YOUR TASK —
Using the data below, return all lines in which "wall" appears.

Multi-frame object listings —
▬▬▬

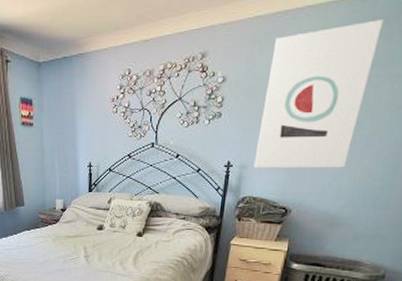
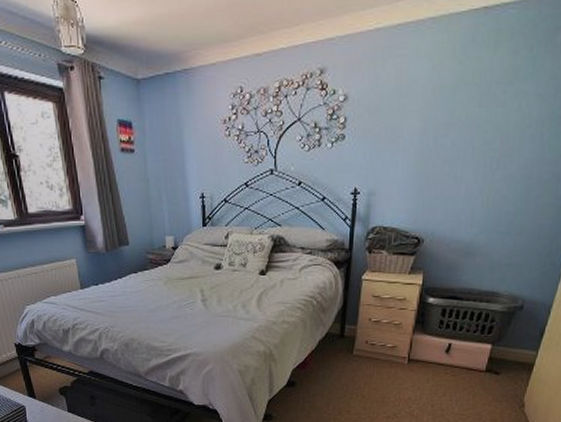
wall art: present [253,19,385,169] -> none [382,33,509,195]

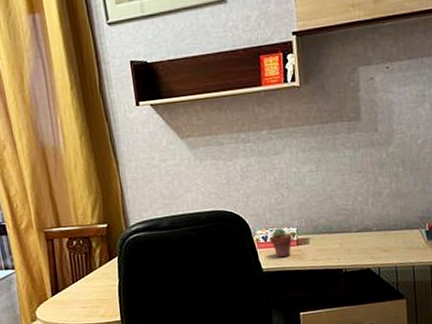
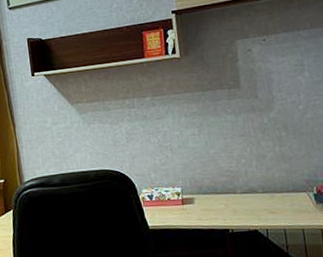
potted succulent: present [270,227,293,258] -> none [155,187,178,216]

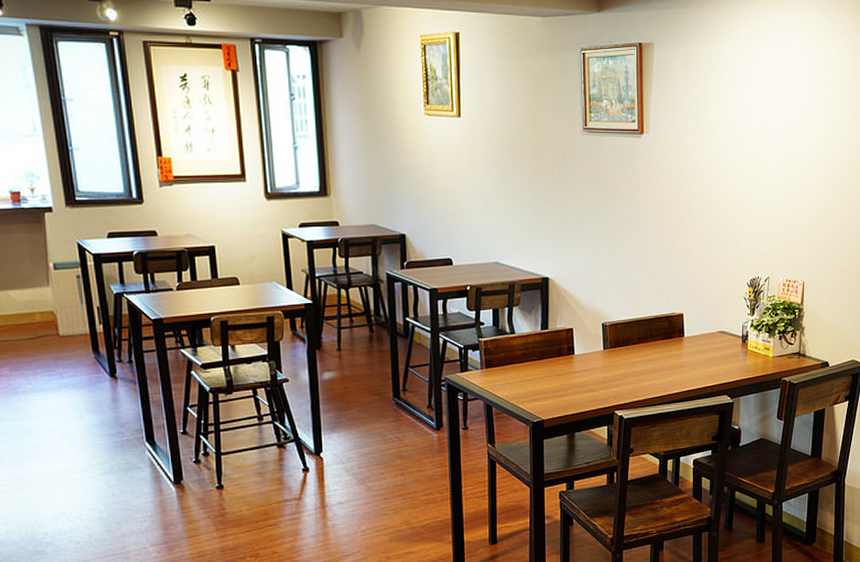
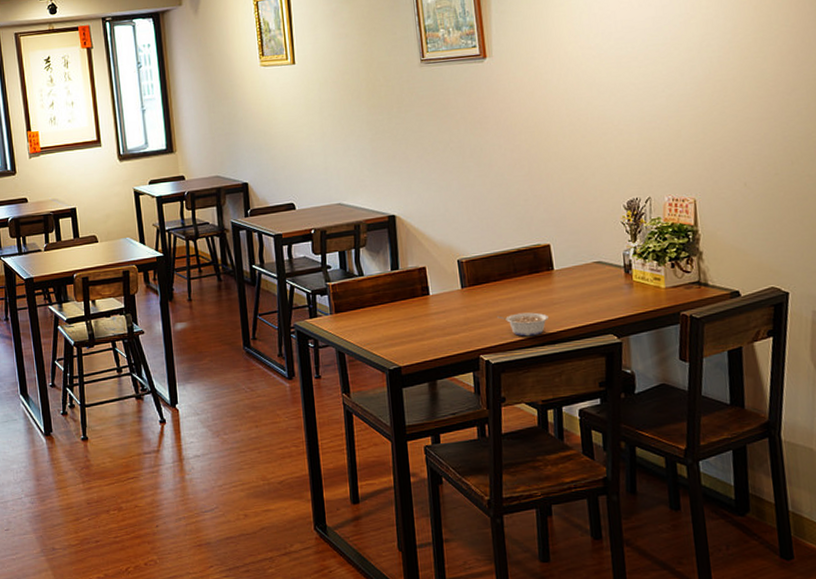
legume: none [632,374,676,395] -> present [497,312,548,337]

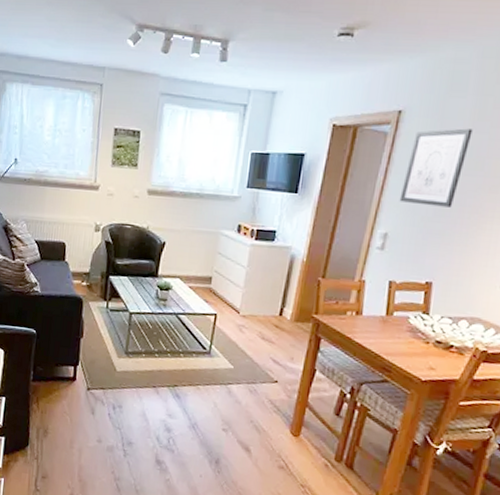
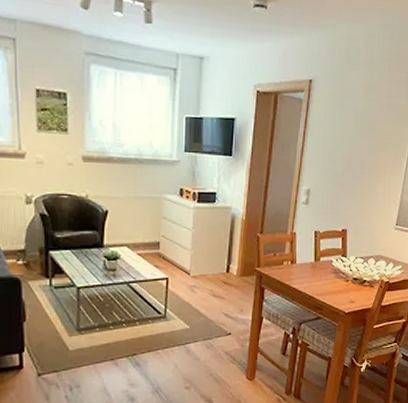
wall art: present [399,128,473,208] -> none [316,97,366,165]

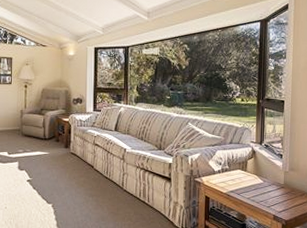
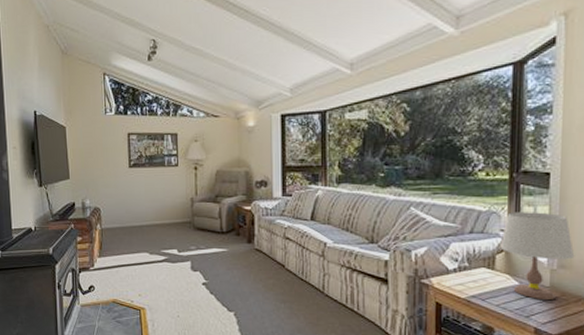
table lamp: none [250,129,301,194] -> present [500,212,575,299]

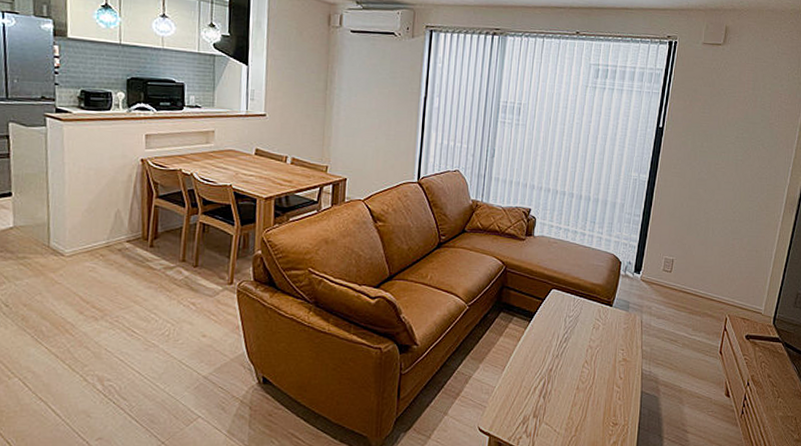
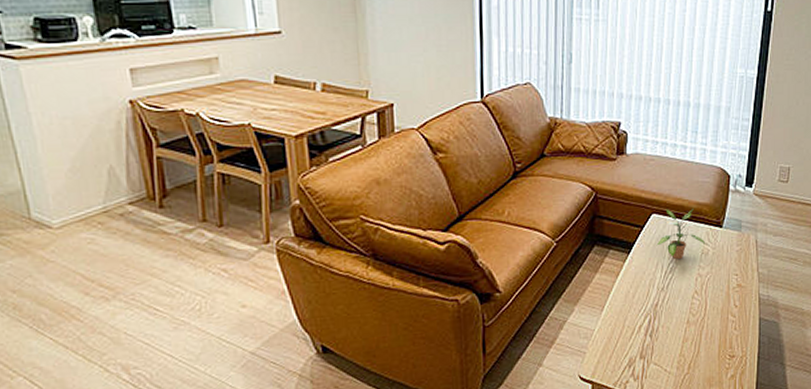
potted plant: none [554,286,597,332] -> present [656,209,706,260]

▬▬▬

WRITTEN ANSWER —
wall art: present [253,19,385,169] -> none [382,33,509,195]
wall art: present [399,128,473,208] -> none [316,97,366,165]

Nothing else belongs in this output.